* [Available records]:

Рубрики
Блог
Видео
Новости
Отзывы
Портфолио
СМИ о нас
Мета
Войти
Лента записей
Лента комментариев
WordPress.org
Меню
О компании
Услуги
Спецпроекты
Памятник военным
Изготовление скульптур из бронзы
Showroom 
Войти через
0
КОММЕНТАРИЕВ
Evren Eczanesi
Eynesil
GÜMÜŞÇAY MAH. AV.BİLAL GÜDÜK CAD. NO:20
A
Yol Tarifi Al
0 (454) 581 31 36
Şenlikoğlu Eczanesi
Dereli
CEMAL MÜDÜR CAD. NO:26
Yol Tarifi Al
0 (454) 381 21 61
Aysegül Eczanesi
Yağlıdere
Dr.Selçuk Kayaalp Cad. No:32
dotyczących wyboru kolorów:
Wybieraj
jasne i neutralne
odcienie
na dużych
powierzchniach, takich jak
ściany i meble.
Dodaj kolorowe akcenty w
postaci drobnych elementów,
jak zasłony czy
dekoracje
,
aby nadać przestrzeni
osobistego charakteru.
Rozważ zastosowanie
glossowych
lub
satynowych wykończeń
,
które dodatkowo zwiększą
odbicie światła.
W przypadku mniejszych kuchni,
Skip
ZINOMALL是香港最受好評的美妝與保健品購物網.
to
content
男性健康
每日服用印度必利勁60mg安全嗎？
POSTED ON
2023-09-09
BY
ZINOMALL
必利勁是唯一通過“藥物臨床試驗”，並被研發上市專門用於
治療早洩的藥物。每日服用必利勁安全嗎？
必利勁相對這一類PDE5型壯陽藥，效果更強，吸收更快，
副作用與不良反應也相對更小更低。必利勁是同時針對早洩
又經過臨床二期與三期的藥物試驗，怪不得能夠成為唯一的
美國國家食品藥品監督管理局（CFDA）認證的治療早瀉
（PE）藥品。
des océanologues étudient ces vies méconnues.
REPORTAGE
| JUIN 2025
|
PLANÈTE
...
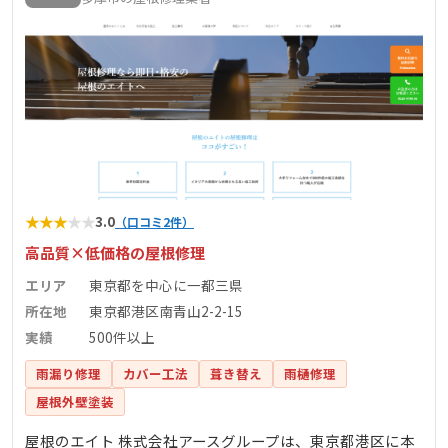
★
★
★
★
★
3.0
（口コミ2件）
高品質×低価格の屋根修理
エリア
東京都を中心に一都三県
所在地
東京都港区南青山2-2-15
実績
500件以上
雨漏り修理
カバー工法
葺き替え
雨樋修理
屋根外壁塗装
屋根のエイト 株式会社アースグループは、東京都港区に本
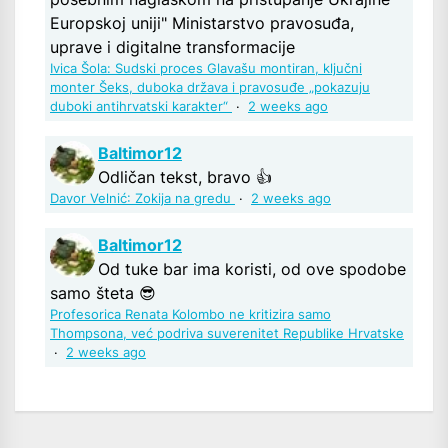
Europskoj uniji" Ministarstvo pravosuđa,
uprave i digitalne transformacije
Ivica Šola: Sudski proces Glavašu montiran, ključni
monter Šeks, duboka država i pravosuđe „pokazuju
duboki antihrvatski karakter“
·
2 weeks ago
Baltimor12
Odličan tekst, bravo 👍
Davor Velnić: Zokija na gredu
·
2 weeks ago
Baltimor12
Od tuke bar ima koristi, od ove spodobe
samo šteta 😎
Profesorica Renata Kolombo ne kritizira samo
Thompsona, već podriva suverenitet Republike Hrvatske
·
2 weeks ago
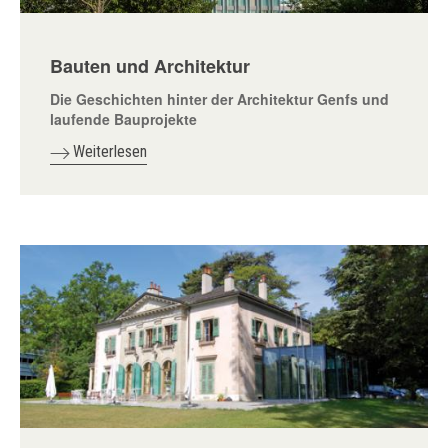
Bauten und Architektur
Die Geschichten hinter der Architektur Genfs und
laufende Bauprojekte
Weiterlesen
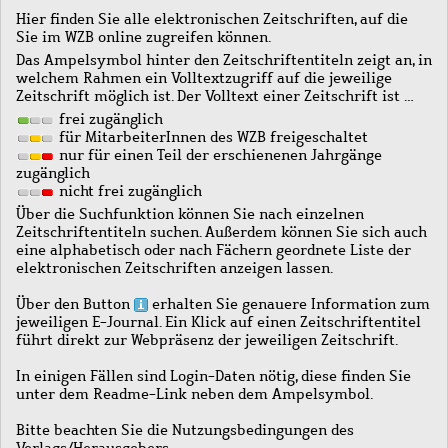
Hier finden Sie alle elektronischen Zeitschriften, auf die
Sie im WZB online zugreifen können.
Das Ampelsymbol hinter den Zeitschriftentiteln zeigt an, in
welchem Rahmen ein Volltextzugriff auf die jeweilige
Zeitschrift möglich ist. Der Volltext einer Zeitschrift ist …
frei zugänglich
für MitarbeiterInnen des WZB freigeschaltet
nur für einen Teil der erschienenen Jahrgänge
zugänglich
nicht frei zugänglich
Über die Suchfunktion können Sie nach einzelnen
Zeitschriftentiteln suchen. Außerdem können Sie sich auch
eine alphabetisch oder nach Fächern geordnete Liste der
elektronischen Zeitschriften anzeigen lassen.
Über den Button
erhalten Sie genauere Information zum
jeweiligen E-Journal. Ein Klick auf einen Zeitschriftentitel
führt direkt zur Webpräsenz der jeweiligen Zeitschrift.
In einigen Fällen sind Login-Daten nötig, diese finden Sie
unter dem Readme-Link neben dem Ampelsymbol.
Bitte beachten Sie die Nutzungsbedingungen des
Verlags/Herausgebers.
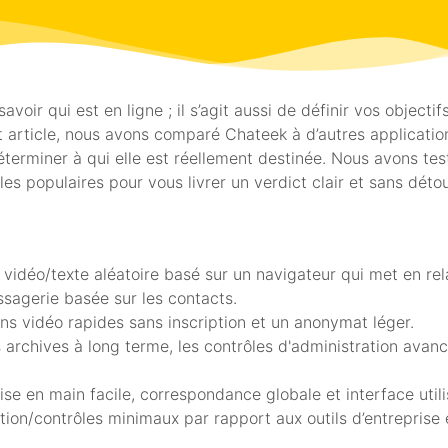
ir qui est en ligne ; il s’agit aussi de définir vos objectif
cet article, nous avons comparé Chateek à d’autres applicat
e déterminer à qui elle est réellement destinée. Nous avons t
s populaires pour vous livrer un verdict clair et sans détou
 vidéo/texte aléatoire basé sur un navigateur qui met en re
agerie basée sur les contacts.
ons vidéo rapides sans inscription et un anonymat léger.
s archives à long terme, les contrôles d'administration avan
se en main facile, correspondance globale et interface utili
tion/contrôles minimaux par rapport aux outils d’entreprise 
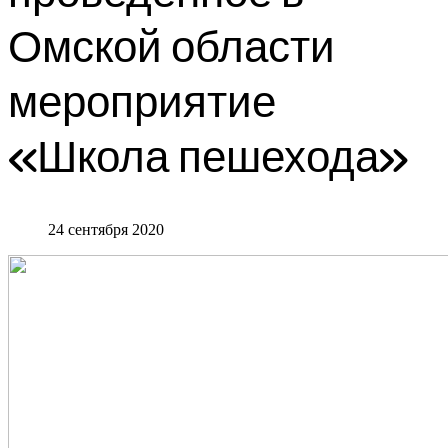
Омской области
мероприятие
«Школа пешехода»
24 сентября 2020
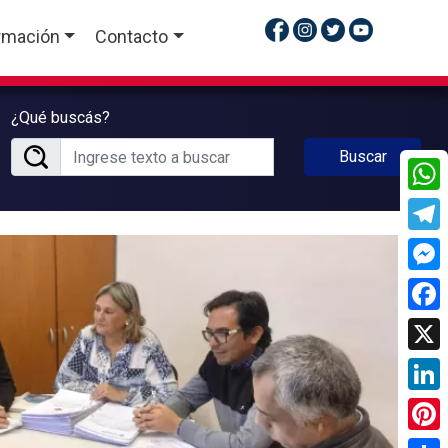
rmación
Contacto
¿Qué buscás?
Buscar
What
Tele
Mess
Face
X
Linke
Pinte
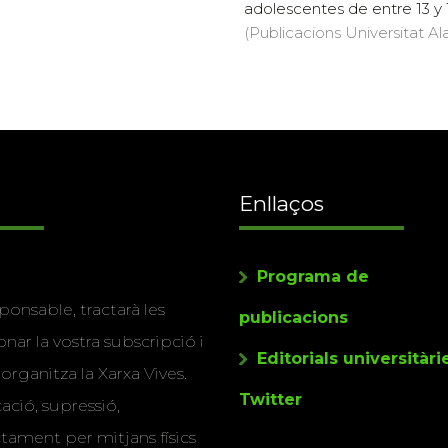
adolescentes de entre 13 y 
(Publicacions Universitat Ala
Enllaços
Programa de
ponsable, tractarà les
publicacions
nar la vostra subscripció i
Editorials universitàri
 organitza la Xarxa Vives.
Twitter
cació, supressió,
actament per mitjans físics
---
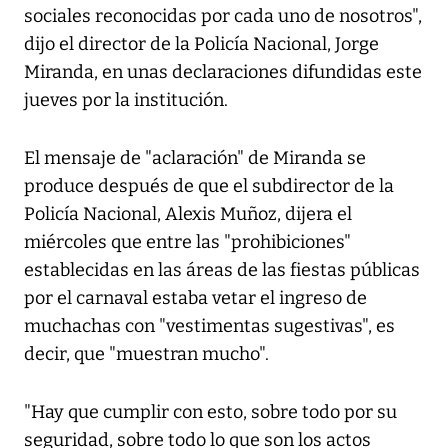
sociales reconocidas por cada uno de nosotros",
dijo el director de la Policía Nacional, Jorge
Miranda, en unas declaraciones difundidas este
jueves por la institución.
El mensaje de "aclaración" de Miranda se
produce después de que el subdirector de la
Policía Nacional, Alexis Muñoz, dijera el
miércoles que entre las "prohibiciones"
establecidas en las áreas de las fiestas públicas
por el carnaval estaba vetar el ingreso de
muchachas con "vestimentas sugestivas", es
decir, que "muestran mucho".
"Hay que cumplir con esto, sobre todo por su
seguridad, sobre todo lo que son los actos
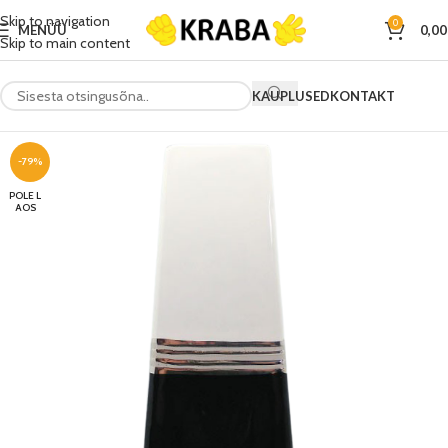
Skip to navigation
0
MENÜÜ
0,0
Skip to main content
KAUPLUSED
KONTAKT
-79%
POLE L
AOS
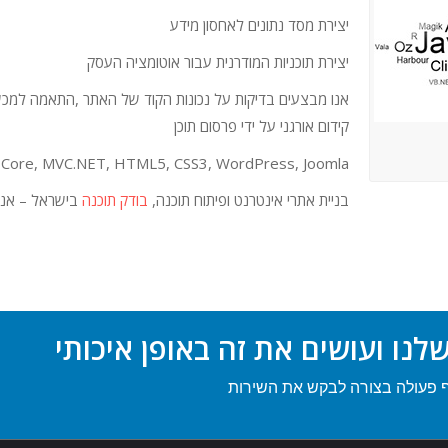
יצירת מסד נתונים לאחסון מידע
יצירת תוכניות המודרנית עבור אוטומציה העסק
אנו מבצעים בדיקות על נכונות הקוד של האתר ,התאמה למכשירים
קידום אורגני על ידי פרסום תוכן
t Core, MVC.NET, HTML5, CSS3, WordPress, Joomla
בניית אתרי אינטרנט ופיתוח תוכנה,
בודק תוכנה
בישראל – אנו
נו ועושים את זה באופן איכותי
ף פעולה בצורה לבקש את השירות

* [Exercise details]:
Reproduce verbatim every line in the items above, from the line containing "adolescentes de entre 13 y" down to the line containing "actament per mitjans físics", including both of those lines.

* [Exercise solution]:
adolescentes de entre 13 y 
(Publicacions Universitat Ala
Enllaços
Programa de
ponsable, tractarà les
publicacions
nar la vostra subscripció i
Editorials universitàri
 organitza la Xarxa Vives.
Twitter
cació, supressió,
actament per mitjans físics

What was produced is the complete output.